Political reform has been an extensive and an ongoing process for decades and China can be regarded as the worlds leading reformer in this regard. What may also surprise many is that China’s one party state is one of most meritocratic institutions in the world today, China’s highest political institution called the Politburo consists of 25 people, 80% of which, like today’s President and Premier are from ordinary backgrounds with no privilege. In the next tier of political structure there are 300 people and the proportion of those deemed privileged is even smaller.

So how is this possible in a one party system?

China forms a highly integrated HR type model which encompasses all aspects of their employment sectors. They recruit entry-level people who have the opportunity to be promoted through the ranks in a tiered hierarchical system. In 2012, the structure looked like this.

  • Base level fuke, ke  = 900000 members
  • Next level fuchu, chu = 600000 members
  • Next level  fuju, ju (high officialdom) = 40000 members
  • Central Committee = 300 members

To get from the base level to the Central Committee takes two to three decades.  Patronage plays a small part but the overriding determining factor is meritocratic. The current Chinese President,  Xi Jinping took 30 year to reach the highest tier. He started out as village manager and by the time he entered the Politburo he managed a total population of 150m people with a GDP of 1.5 trillion dollars.

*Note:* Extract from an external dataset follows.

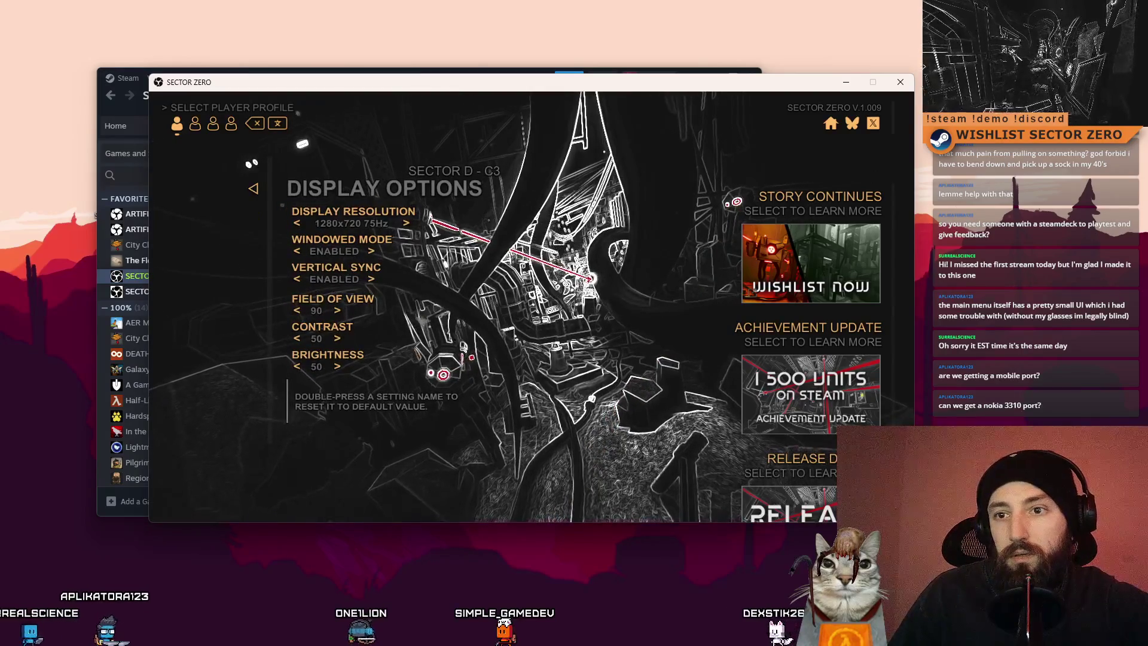
key(Escape)
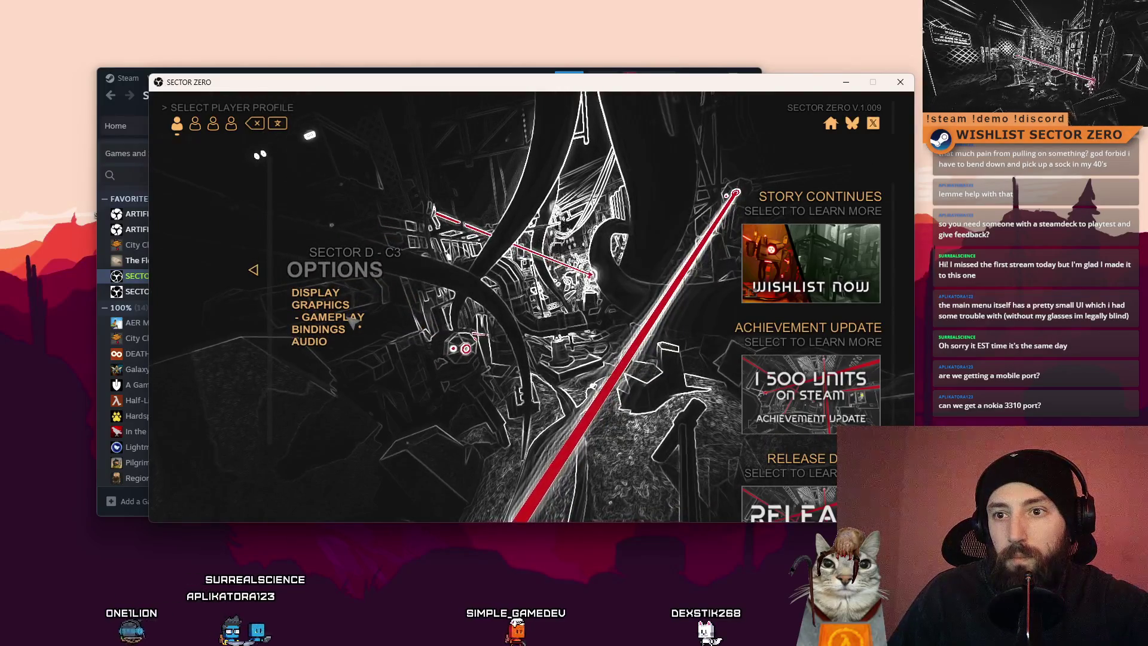
click(354, 320)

China’s people verify the legitimacy of this approach on a continual basis and their concerns are addressed. Compare this with our own values of Western democracy.

China recognises it has extensive social and economic problems, e.g. Pollution, Food Safety and Population Concerns. Politically it has corruption issues, in spite of its one party state system.

The presenter makes some valid predictions

  • China to become the largest economy in the world
  • China will make significant strides to curb corruption
  • Economic reform will accelerate
  • Political reform will continue
  • One party state will remain firm

We will leave this article with some quotes by the presenter

“ Meta narrative is the cancer that is killing democracy from the inside.”

“It is the claims of the western political elites, the hubris, which is at the heart of the West’s current ills”

“If they would spend just a little less time,  forcing themselves onto others and a little more time on political reform at home then democracy might just have a chance”

I completely agree with his closing remarks that communism and democracy as dogmatic univeralisms are now over. We need to embrace a new paradigm, from universality to plurality, as the presenter puts it.

Are we indeed ready to embrace that reality?